Records from a collection:
++++++++++
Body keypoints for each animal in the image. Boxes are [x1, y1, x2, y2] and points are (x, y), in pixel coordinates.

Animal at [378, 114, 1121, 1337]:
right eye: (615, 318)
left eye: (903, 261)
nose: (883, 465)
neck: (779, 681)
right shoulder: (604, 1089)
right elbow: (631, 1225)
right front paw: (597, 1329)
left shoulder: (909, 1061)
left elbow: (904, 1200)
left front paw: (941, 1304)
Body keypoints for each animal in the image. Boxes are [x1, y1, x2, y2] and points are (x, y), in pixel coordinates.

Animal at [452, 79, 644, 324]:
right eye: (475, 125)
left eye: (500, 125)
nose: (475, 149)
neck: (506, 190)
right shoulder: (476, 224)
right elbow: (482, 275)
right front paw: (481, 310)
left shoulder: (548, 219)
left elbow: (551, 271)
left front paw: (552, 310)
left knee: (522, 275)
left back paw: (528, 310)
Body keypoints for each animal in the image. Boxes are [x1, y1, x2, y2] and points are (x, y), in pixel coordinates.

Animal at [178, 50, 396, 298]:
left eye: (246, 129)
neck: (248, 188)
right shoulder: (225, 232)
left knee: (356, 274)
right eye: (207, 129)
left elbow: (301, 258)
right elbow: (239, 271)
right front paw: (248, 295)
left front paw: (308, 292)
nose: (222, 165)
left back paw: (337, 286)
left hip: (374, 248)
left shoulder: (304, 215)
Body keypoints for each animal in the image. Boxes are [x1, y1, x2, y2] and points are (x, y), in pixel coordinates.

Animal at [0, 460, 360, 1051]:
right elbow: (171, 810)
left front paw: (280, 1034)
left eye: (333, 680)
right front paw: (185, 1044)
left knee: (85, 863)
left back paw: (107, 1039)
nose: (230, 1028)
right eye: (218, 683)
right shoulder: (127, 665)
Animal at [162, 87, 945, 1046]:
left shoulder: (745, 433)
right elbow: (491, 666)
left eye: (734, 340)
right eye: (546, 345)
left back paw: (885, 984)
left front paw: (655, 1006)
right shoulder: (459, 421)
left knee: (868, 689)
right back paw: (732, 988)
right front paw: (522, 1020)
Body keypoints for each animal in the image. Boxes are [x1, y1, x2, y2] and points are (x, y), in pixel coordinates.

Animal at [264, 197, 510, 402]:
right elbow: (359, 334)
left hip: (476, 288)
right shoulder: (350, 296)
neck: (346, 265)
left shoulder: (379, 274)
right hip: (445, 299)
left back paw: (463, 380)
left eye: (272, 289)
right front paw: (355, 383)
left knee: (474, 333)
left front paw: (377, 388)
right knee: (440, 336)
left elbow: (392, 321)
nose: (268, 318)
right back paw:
++++++++++
WHAT THE EXERCISE ASKS:
Determine how many lines in the records above hold the word "elbow", and answer with that number only.

SOLUTION TO THIS PROBLEM:
10